Extrait source>

Antananarivo, 17 Avril, 14h15 – Tous ceux qui s’intéressent un tant soit peu à l’histoire de Madagascar et viennent découvrir les vieux documents du pays la connaissent. De 1968 à 2000, Razoharinoro Randriamboavonjy a dirigé d’une main de fer dans un gant de velours les Archives nationales de Madagascar. Archiviste paléographe, elle est l’une des rares malgaches à avoir fréquenté l’Ecole nationale des chartes, grande école française spécialisée dans la formation aux sciences auxiliaires de l’histoire et aux métiers de la conservation.
Un peu plus de 20 ans après sa retraite, à 84 ans, cette spécialiste des écritures anciennes, tire sa révérence. Elle est décédée le 30 Mars dernier selon un faire-part paru ce samedi dans les quotidiens locaux, et a été inhumée le lendemain même. Elle aura formé et encadré de nombreux historiens, archivistes, documentalistes, bibliothécaires, spécialistes des musées, conservateurs, et autres passionnés d’histoire, mais aussi de nombreux étudiants de la Faculté de Droit, d’économie, de gestion et de la sociologie.

Consigne 1>
D'après l'article sur Razoharinoro Randriamboavonjy, pendant quelles années a-t-elle dirigé les Archives nationales de Madagascar ?
Consigne 2>
Recopiez le passage de l'article sur Razoharinoro Randriamboavonjy compris entre « Un peu plus » et « de la sociologie. », ces deux bornes incluses.
Consigne 3>
Rédigez la suite de l'article sur Razoharinoro Randriamboavonjy à partir de l'endroit où il s'arrête.

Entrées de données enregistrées
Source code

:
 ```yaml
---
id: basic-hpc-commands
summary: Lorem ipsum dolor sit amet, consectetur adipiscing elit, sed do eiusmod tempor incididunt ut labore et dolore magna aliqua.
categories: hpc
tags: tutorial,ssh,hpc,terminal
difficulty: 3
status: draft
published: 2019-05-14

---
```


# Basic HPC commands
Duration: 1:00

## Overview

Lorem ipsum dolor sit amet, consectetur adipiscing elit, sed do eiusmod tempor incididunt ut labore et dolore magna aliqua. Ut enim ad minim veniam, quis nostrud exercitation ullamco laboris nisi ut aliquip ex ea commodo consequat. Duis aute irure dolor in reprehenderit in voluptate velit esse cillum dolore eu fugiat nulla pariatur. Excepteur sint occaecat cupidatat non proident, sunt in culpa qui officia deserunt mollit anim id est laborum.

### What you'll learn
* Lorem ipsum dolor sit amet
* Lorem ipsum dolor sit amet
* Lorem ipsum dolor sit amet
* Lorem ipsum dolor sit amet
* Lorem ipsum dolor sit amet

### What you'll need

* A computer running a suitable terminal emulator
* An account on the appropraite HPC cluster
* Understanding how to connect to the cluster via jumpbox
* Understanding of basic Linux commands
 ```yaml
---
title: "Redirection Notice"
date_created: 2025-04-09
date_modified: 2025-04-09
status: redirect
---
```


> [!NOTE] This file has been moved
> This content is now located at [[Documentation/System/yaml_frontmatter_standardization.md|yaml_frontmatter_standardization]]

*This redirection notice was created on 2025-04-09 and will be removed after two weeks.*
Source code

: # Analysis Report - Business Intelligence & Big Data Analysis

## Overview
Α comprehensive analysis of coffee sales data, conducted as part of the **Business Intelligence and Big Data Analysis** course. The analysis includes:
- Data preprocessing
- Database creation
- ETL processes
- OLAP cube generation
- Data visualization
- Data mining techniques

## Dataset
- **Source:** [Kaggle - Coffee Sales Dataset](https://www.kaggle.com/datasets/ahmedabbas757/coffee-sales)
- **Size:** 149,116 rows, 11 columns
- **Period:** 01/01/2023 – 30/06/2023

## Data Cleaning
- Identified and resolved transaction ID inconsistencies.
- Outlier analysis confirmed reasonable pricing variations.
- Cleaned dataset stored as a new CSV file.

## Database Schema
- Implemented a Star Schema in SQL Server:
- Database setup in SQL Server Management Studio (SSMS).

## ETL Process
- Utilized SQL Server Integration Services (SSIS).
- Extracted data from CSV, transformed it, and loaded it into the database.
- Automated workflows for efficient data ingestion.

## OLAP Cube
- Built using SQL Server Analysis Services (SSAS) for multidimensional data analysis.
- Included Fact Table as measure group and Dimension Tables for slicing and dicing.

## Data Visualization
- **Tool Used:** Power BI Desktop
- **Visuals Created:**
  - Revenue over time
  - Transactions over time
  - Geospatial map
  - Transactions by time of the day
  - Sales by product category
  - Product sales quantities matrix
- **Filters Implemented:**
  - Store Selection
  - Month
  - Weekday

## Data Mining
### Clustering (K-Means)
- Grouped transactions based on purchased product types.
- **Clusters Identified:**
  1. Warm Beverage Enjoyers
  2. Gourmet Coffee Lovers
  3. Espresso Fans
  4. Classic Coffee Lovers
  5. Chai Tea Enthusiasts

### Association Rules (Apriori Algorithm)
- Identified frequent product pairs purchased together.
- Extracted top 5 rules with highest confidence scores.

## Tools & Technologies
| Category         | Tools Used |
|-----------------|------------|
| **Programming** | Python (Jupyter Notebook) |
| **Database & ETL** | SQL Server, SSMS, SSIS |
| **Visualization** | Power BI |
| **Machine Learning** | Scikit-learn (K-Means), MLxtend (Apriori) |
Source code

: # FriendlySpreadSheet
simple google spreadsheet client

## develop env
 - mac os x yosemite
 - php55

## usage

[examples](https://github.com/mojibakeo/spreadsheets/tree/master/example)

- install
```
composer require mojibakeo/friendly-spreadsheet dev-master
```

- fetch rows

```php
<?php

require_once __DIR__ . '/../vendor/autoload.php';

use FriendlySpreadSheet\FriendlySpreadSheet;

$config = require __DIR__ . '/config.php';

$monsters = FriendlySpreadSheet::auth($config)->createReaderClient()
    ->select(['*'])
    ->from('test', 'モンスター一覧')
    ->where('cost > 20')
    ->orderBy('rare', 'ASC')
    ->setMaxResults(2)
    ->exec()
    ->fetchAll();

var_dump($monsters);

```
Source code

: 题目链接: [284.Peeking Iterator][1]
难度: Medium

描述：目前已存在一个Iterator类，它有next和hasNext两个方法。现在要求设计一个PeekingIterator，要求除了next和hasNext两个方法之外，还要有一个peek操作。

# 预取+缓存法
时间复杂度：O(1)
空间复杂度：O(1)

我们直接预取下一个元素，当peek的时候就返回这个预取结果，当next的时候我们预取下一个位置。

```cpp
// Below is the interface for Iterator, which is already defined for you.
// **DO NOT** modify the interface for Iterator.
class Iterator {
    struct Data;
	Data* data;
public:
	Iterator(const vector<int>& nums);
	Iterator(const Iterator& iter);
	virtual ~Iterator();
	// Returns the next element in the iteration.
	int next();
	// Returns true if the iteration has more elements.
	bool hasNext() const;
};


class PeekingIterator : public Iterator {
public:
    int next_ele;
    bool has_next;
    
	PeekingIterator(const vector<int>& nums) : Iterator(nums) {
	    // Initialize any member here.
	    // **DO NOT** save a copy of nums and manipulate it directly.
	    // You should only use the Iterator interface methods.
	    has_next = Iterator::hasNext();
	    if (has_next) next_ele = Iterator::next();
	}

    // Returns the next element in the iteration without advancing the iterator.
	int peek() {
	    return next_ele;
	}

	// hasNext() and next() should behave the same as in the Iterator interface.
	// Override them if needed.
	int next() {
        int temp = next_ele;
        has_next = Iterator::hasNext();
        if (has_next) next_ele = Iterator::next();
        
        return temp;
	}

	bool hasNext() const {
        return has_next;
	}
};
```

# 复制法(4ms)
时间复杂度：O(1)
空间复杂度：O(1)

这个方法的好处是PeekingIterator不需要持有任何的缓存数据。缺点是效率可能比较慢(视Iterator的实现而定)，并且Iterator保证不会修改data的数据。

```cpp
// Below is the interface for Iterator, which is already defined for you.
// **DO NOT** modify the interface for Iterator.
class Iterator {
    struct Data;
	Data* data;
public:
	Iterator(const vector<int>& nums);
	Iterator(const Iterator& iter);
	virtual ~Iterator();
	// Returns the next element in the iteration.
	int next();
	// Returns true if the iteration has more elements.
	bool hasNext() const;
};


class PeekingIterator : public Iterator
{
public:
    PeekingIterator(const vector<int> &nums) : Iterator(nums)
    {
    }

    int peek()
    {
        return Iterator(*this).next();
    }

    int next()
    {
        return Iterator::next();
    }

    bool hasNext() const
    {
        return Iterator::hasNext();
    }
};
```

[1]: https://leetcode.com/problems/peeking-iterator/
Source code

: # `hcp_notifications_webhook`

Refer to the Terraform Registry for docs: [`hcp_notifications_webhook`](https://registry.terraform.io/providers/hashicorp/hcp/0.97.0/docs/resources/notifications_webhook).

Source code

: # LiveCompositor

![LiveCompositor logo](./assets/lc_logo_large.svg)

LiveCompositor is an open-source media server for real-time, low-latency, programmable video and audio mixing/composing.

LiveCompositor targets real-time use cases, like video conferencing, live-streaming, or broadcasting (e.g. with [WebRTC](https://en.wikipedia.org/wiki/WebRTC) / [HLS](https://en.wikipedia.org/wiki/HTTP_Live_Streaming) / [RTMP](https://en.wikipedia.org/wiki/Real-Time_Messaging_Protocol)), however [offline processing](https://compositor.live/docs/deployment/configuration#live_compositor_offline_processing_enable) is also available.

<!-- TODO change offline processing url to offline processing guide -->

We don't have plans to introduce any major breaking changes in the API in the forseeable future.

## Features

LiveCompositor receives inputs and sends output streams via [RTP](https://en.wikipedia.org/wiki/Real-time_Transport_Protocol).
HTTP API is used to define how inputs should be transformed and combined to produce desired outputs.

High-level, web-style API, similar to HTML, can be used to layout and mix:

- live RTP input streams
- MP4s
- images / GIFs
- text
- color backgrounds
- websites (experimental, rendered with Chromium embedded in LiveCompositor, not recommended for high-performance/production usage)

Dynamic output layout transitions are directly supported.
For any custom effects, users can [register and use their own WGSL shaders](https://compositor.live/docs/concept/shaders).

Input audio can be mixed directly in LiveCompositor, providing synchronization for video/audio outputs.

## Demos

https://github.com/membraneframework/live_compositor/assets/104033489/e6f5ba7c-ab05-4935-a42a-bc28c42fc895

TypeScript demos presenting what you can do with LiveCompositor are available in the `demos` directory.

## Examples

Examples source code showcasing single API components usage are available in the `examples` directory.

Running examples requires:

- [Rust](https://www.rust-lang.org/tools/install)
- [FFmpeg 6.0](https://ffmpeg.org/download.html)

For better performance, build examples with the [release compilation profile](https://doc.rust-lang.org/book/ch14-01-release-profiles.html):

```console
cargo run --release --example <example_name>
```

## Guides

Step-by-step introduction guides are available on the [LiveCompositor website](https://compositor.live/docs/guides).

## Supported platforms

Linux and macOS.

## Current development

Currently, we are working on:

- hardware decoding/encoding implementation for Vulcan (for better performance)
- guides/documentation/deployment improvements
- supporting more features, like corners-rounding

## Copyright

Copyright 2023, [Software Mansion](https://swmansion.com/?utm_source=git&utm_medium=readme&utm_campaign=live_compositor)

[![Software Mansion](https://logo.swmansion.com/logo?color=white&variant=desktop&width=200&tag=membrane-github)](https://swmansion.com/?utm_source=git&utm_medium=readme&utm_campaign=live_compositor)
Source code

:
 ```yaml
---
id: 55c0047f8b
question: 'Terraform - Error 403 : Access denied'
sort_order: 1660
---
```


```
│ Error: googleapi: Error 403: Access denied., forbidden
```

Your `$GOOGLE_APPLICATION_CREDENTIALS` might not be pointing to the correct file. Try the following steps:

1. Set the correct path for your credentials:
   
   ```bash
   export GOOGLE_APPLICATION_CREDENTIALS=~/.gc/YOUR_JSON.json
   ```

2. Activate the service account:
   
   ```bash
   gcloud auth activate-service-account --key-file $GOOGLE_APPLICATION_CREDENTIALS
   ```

Réponse 1>
De 1968 à 2000.

Réponse 2>
Un peu plus de 20 ans après sa retraite, à 84 ans, cette spécialiste des écritures anciennes, tire sa révérence. Elle est décédée le 30 Mars dernier selon un faire-part paru ce samedi dans les quotidiens locaux, et a été inhumée le lendemain même. Elle aura formé et encadré de nombreux historiens, archivistes, documentalistes, bibliothécaires, spécialistes des musées, conservateurs, et autres passionnés d’histoire, mais aussi de nombreux étudiants de la Faculté de Droit, d’économie, de gestion et de la sociologie.

Réponse 3>
Auteure de nombreux articles, ouvrages et livres sur l’histoire de Madagascar, dont le plus connu est sans doute le Nouveau corpus d’histoire des institutions, qu’elle a co-écrit avec Ignace Rakoto et Fred Ramiandrasoa, Razoharinoro Randriamboavonjy était aussi membre de l’Académie malgache. Pendant plus de 30 ans, elle aura professionnalisé, modernisé mais aussi collecté des archives à travers des campagnes de collecte et des tournées en provinces.